This release is available in French.
The Research Institute of the McGill University Health Centre (RI-MUHC) was one of three winners in the Fonds de la recherche en santé du Québec (FRSQ) competition 2011-2012. The RI-MUHC won in the category of Projects for innovative strategic development aimed at supporting projects essential to maintaining the competitiveness of a research centre. This four-year grant of $1.4M will allow the RI-MUHC to lead an innovative research project to achieve their goal of developing Personalized Medicine.
"We believe that the time is ripe to undertake this innovative project with support from the FRSQ," says Dr. Vassilios Papadopoulos, Director of the RI-MUHC, the MUHC hospital-based research centre that focuses on translational research -- the translation of research from the bench to bedside. "If successful, this work will create the roadmap to building personalized medicine programs across a spectrum of diseases that could lead to changes in healthcare delivery."
Under the auspices of this project, an interdisciplinary research team will combine recent advances in bioinformatics, state-of-the-art technologies, and new information about how biological systems interact, to create a new RI-MUHC competitive program in translational research. Researchers will focus on Non-alcoholic Fatty Liver Disease (NAFLD) and Non-alcoholic Steatohepatitis (NASH) - leading causes of chronic liver diseases that are emerging as a potential healthcare crisis.
"NAFLD and NASH will serve as a model for this new approach to treating disease and will provide the tools to better diagnose and manage a patient's disease or predisposition to it," explains Dr. Tommy Nilsson, Director of the Proteomics and Systems Medicine Program at the RI-MUHC, Professor at McGill University, Medical Faculty, and lead investigator of the project. "This will form the basis for personalized medicine in the future."
Frequently associated with obesity, NAFLD - where fat is deposited in the liver - affects about one third of the adult population worldwide. In 25% of those patients, NAFLD will progress to NASH leading to inflammation and damage. Currently, there is no single reliable biochemical marker that can diagnose NAFLD or its progression to NASH and there are few treatment options other than palliative support or liver transplantation. Diagnostic markers to accurately identify patients with NAFLD and NASH are urgently needed to provide cost-effective care.

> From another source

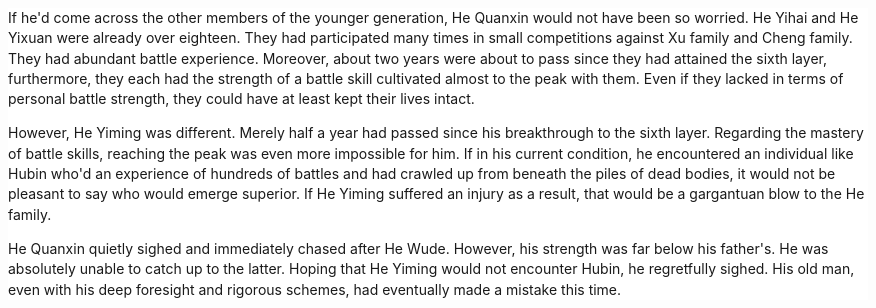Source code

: If he'd come across the other members of the younger generation, He Quanxin would not have been so worried. He Yihai and He Yixuan were already over eighteen. They had participated many times in small competitions against Xu family and Cheng family. They had abundant battle experience. Moreover, about two years were about to pass since they had attained the sixth layer, furthermore, they each had the strength of a battle skill cultivated almost to the peak with them. Even if they lacked in terms of personal battle strength, they could have at least kept their lives intact.

However, He Yiming was different. Merely half a year had passed since his breakthrough to the sixth layer. Regarding the mastery of battle skills, reaching the peak was even more impossible for him. If in his current condition, he encountered an individual like Hubin who'd an experience of hundreds of battles and had crawled up from beneath the piles of dead bodies, it would not be pleasant to say who would emerge superior. If He Yiming suffered an injury as a result, that would be a gargantuan blow to the He family.

He Quanxin quietly sighed and immediately chased after He Wude. However, his strength was far below his father's. He was absolutely unable to catch up to the latter. Hoping that He Yiming would not encounter Hubin, he regretfully sighed. His old man, even with his deep foresight and rigorous schemes, had eventually made a mistake this time.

"One of the goals of our project is to identify new and valuable disease 'predictors' or biomarkers that will allow physicians to better understand and predict the progression of NAFLD and NASH," explains Dr. Nilsson who is also Director of Proteomics at The McGill University and Genome Quebec Innovation Centre. "These predictors could form the basis of new diagnostic tests or treatment options. If successful in liver disease, the methods used here could be applied to other complex diseases."
This program will provide an excellent training opportunity for a new generation of scientists and clinicians in advanced techniques in molecular and cell biology and bioinformatics.
In addition to Dr. Tommy Nilsson (RI-MUHC/McGill), Dr. Peter Metrakos (MUHC/McGill), Dr. John Bergeron (RI-MUHC/McGill), Dr. Rob Sladek (RI-MUHC/McGill), Dr. Silvia Vidal (RI-MUHC/McGill), Dr. Rima Rozen (RI-MUHC/McGill), Dr. Barry Posner (RI-MUHC/McGill), Dr. Vassilios Papadopoulos (RI-MUHC/McGill) and colleagues from MUHC and McGill participated in this research program.